Dmitri Zagidulin: (also standalone, yes! has implications on portability / exportability of the DID)
Jonathan Holt: conflating the need for a DID registry to add the security around the created or updated timestamp is a different issue
Dave Longley: a DID document has information about the DID subject … if there will be “self-describing” information, then the DID controller should state that the DID subject has a DID Document with properties X, Y, Z.

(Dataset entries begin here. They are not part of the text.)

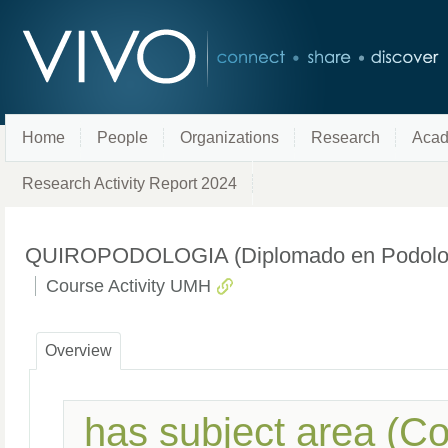
Home
People
Organizations
Research
Acad
Research Activity Report 2024
QUIROPODOLOGIA (Diplomado en Podología
Course Activity UMH
Overview
has subject area (C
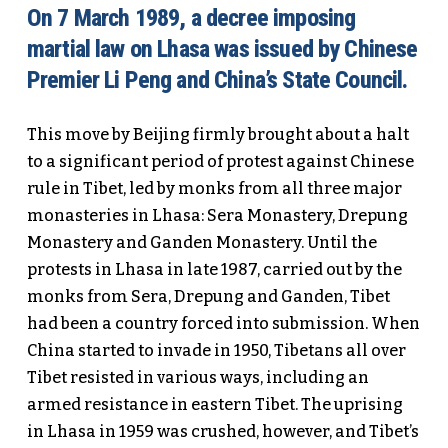
On 7 March 1989, a decree imposing
martial law on Lhasa was issued by Chinese
Premier Li Peng and China’s State Council.
This move by Beijing firmly brought about a halt
to a significant period of protest against Chinese
rule in Tibet, led by monks from all three major
monasteries in Lhasa: Sera Monastery, Drepung
Monastery and Ganden Monastery. Until the
protests in Lhasa in late 1987, carried out by the
monks from Sera, Drepung and Ganden, Tibet
had been a country forced into submission. When
China started to invade in 1950, Tibetans all over
Tibet resisted in various ways, including an
armed resistance in eastern Tibet. The uprising
in Lhasa in 1959 was crushed, however, and Tibet’s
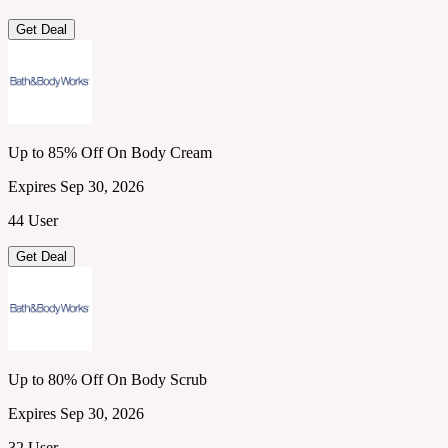
Get Deal
Up to 85% Off On Body Cream
Expires Sep 30, 2026
44 User
Get Deal
Up to 80% Off On Body Scrub
Expires Sep 30, 2026
32 User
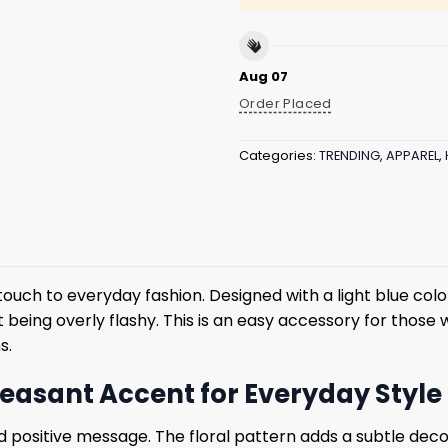
Aug 07
Order Placed
Categories:
TRENDING
,
APPAREL
,
l touch to everyday fashion. Designed with a light blue c
ut being overly flashy. This is an easy accessory for those
s.
Pleasant Accent for Everyday Style
nd positive message. The floral pattern adds a subtle dec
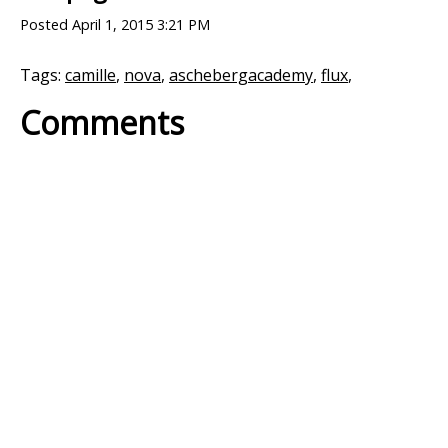
Posted
April 1, 2015 3:21 PM
Tags:
camille
,
nova
,
aschebergacademy
,
flux
,
Comments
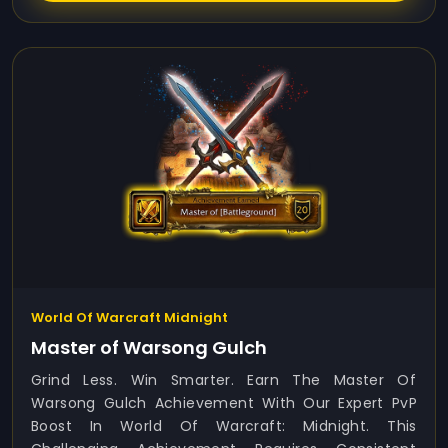
World Of Warcraft Midnight
Master of Warsong Gulch
Grind Less. Win Smarter. Earn The Master Of
Warsong Gulch Achievement With Our Expert PvP
Boost In World Of Warcraft: Midnight. This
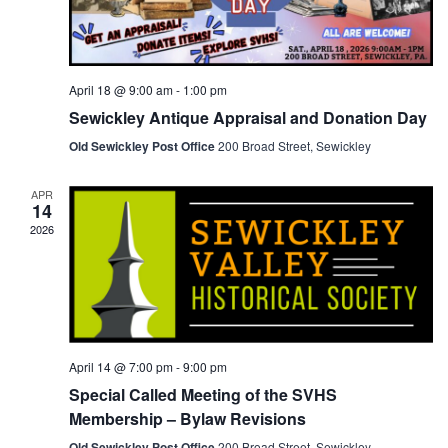
April 18 @ 9:00 am
-
1:00 pm
Sewickley Antique Appraisal and Donation Day
Old Sewickley Post Office
200 Broad Street, Sewickley
APR
14
2026
April 14 @ 7:00 pm
-
9:00 pm
Special Called Meeting of the SVHS
Membership – Bylaw Revisions
Old Sewickley Post Office
200 Broad Street, Sewickley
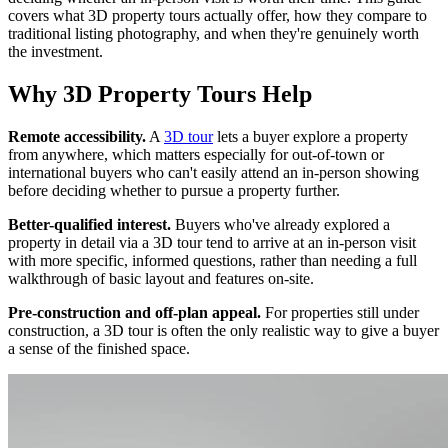
covers what 3D property tours actually offer, how they compare to
traditional listing photography, and when they're genuinely worth
the investment.
Why 3D Property Tours Help
Remote accessibility.
A
3D tour
lets a buyer explore a property
from anywhere, which matters especially for out-of-town or
international buyers who can't easily attend an in-person showing
before deciding whether to pursue a property further.
Better-qualified interest.
Buyers who've already explored a
property in detail via a 3D tour tend to arrive at an in-person visit
with more specific, informed questions, rather than needing a full
walkthrough of basic layout and features on-site.
Pre-construction and off-plan appeal.
For properties still under
construction, a 3D tour is often the only realistic way to give a buyer
a sense of the finished space.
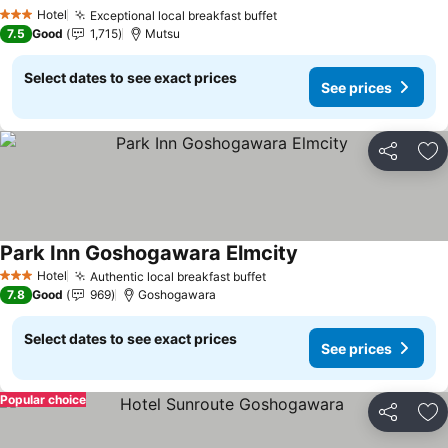
See prices
Hotel
Exceptional local breakfast buffet
See prices
3 Stars
7.5
Good
1,715
Mutsu
Select dates to see exact prices
See prices
Share
Ad
Park Inn Goshogawara Elmcity
See prices
Hotel
Authentic local breakfast buffet
See prices
3 Stars
7.8
Good
969
Goshogawara
Select dates to see exact prices
See prices
Popular choice
Share
Ad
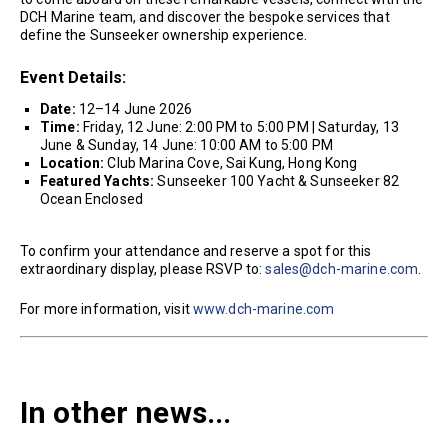
DCH Marine team, and discover the bespoke services that
define the Sunseeker ownership experience.
Event Details:
Date:
12–14 June 2026
Time:
Friday, 12 June: 2:00 PM to 5:00 PM | Saturday, 13
June & Sunday, 14 June: 10:00 AM to 5:00 PM
Location:
Club Marina Cove, Sai Kung, Hong Kong
Featured Yachts:
Sunseeker 100 Yacht & Sunseeker 82
Ocean Enclosed
To confirm your attendance and reserve a spot for this
extraordinary display, please RSVP to:
sales@dch-marine.com
.
For more information, visit
www.dch-marine.com
In other news...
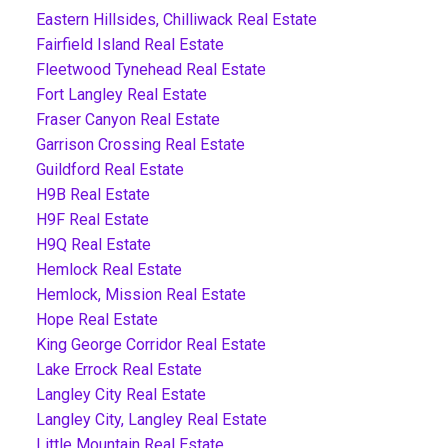
Eastern Hillsides, Chilliwack Real Estate
Fairfield Island Real Estate
Fleetwood Tynehead Real Estate
Fort Langley Real Estate
Fraser Canyon Real Estate
Garrison Crossing Real Estate
Guildford Real Estate
H9B Real Estate
H9F Real Estate
H9Q Real Estate
Hemlock Real Estate
Hemlock, Mission Real Estate
Hope Real Estate
King George Corridor Real Estate
Lake Errock Real Estate
Langley City Real Estate
Langley City, Langley Real Estate
Little Mountain Real Estate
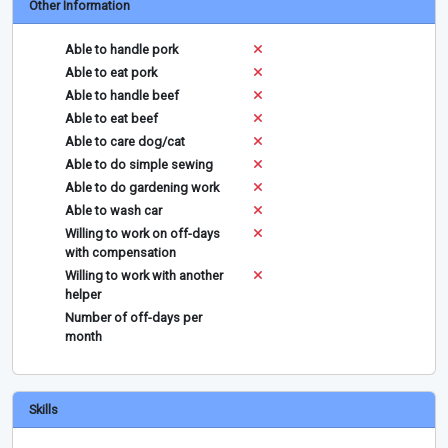
Other Information
Able to handle pork
Able to eat pork
Able to handle beef
Able to eat beef
Able to care dog/cat
Able to do simple sewing
Able to do gardening work
Able to wash car
Willing to work on off-days
with compensation
Willing to work with another
helper
Number of off-days per
month
Skills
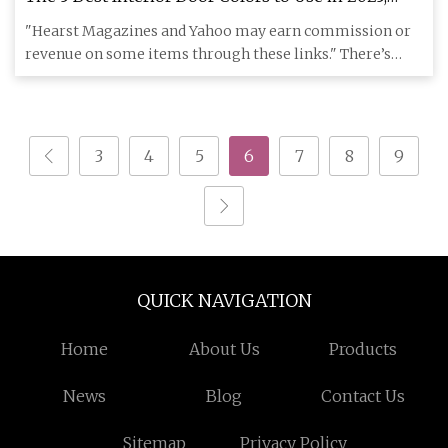
According to Designers
"Hearst Magazines and Yahoo may earn commission or
revenue on some items through these links." There’s
something so powe
3
4
5
6
7
8
9
QUICK NAVIGATION
Home
About Us
Products
News
Blog
Contact Us
Sitemap
Privacy Policy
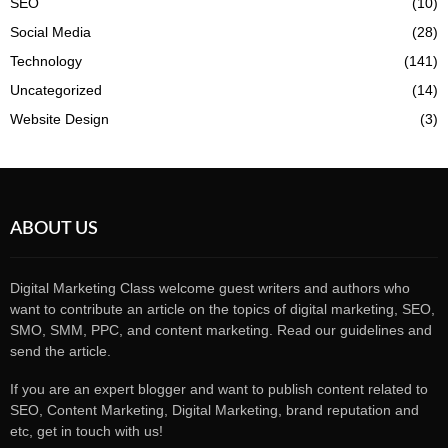
SEO
(10)
Social Media
(28)
Technology
(141)
Uncategorized
(14)
Website Design
(3)
ABOUT US
Digital Marketing Class welcome guest writers and authors who
want to contribute an article on the topics of digital marketing, SEO,
SMO, SMM, PPC, and content marketing. Read our guidelines and
send the article.
If you are an expert blogger and want to publish content related to
SEO, Content Marketing, Digital Marketing, brand reputation and
etc, get in touch with us!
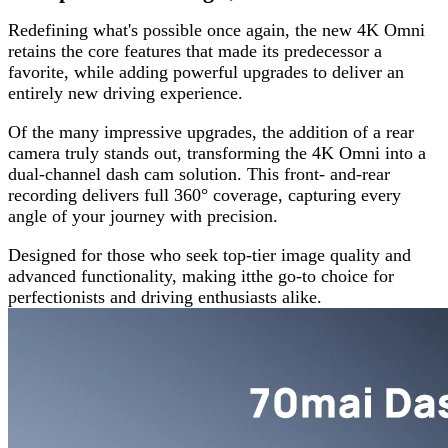
Redefining what's possible once again, the new 4K Omni
retains the core features that made its predecessor a
favorite, while adding powerful upgrades to deliver an
entirely new driving experience.
Of the many impressive upgrades, the addition of a rear
camera truly stands out, transforming the 4K Omni into a
dual-channel dash cam solution. This front- and-rear
recording delivers full 360° coverage, capturing every
angle of your journey with precision.
Designed for those who seek top-tier image quality and
advanced functionality, making itthe go-to choice for
perfectionists and driving enthusiasts alike.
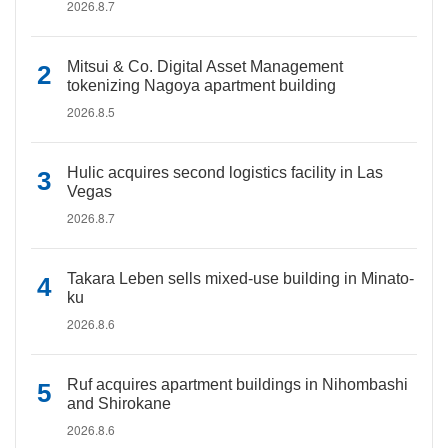
2026.8.7
Mitsui & Co. Digital Asset Management
tokenizing Nagoya apartment building
2026.8.5
Hulic acquires second logistics facility in Las
Vegas
2026.8.7
Takara Leben sells mixed-use building in Minato-
ku
2026.8.6
Ruf acquires apartment buildings in Nihombashi
and Shirokane
2026.8.6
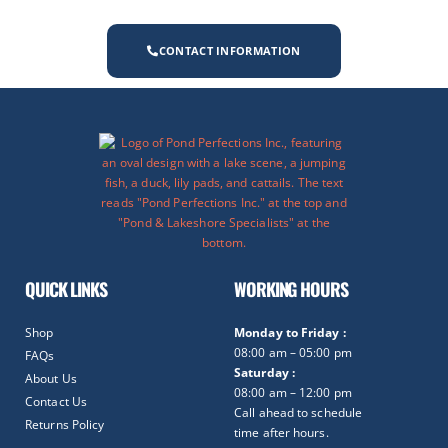
CONTACT INFORMATION
QUICK LINKS
WORKING HOURS
Shop
Monday to Friday :
08:00 am – 05:00 pm
FAQs
Saturday :
About Us
08:00 am – 12:00 pm
Contact Us
Call ahead to schedule
Returns Policy
time after hours.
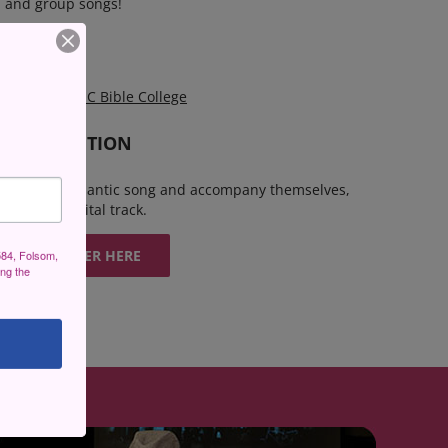
s, and group songs!
DITIONS?
!
at 6:30pm
EPIC Bible College
 THE AUDITION
 bars of a romantic song and accompany themselves,
 bring a digital track.
REGISTER HERE
584, Folsom,
ing the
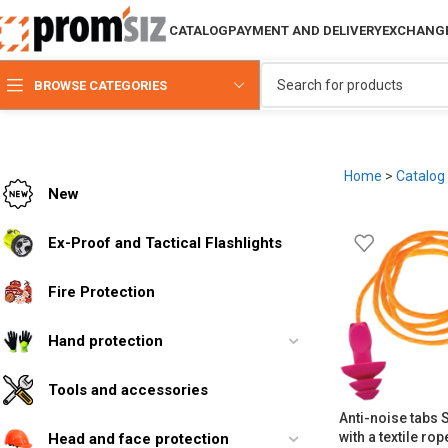
CATALOG
PAYMENT AND DELIVERY
EXCHANGE
BROWSE CATEGORIES
Home
>
Catalog
New
Ex-Proof and Tactical Flashlights
Fire Protection
Hand protection
Tools and accessories
Anti-noise tabs
with a textile ro
Head and face protection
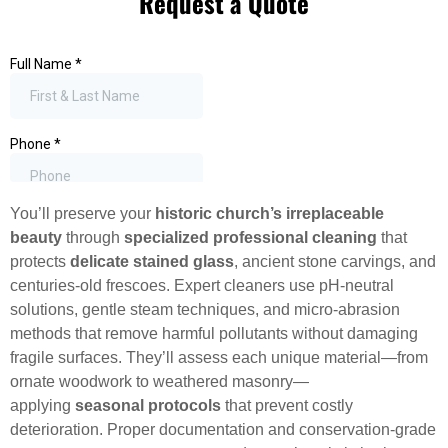
Request a Quote
You’ll preserve your
historic church’s irreplaceable
beauty
through
specialized professional cleaning
that
protects
delicate stained glass
, ancient stone carvings, and
centuries-old frescoes. Expert cleaners use pH-neutral
solutions, gentle steam techniques, and micro-abrasion
methods that remove harmful pollutants without damaging
fragile surfaces. They’ll assess each unique material—from
ornate woodwork to weathered masonry—
applying
seasonal protocols
that prevent costly
deterioration. Proper documentation and conservation-grade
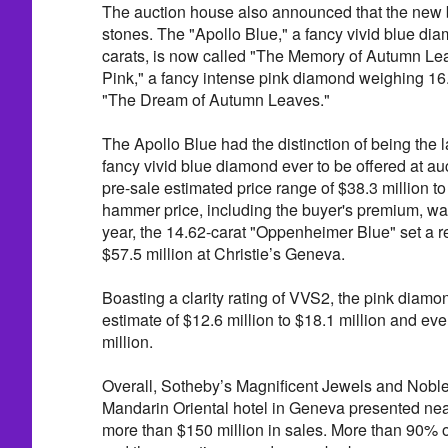
The auction house also announced that the new
stones. The "Apollo Blue," a fancy vivid blue d
carats, is now called "The Memory of Autumn Lea
Pink," a fancy intense pink diamond weighing 16.
"The Dream of Autumn Leaves."
The Apollo Blue had the distinction of being the l
fancy vivid blue diamond ever to be offered at au
pre-sale estimated price range of $38.3 million to
hammer price, including the buyer's premium, was 
year, the 14.62-carat "Oppenheimer Blue" set a r
$57.5 million at Christie’s Geneva.
Boasting a clarity rating of VVS2, the pink diamo
estimate of $12.6 million to $18.1 million and eve
million.
Overall, Sotheby’s Magnificent Jewels and Noble
Mandarin Oriental hotel in Geneva presented ne
more than $150 million in sales. More than 90% o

Jonathan Holt: but for a DID document to be able to standalone and self-describing is still important
… there is probably a room for a compromise, where the property is optional
Daniel Buchner: { witness: HASH_OF_N_OTHER_FIELDS/DATA }
Jonathan Holt: what jonathan currently does is using Open Timestamps
… so thinks there is room to compromise
Samuel Smith: +1 to self describing. The DID Controller needs to be able to make authoritative statements in the DID Doc. But I think that it may be method specific
Dmitri Zagidulin: +1 to manu’s proposal.
Joe Andrieu: -1
Dave Longley: we should remember that the root subject of the DID document is the DID subject
Manu Sporny: to speak to that compromise, he proposes to take it out of the core DID spec, and let method specs decide about how to use it
Yancy Ribbens: +1
Daniel Buchner: +42
Dmitri Zagidulin: daniel - that’s + too many :)
Manu Sporny: however there is already dissent, so no action on that proposal yet
Dave Longley: so something must say “DID subject has a DID document”, and introduce a new object with properties about that DID document.
Brent Zundel: closes the call with thanks to the scribes
Dave Longley: (so there’s no confusion over what the properties apply to DID subject vs. DID doc)
Brent Zundel: remind that we won’t hold the call on Dec 25 or 31.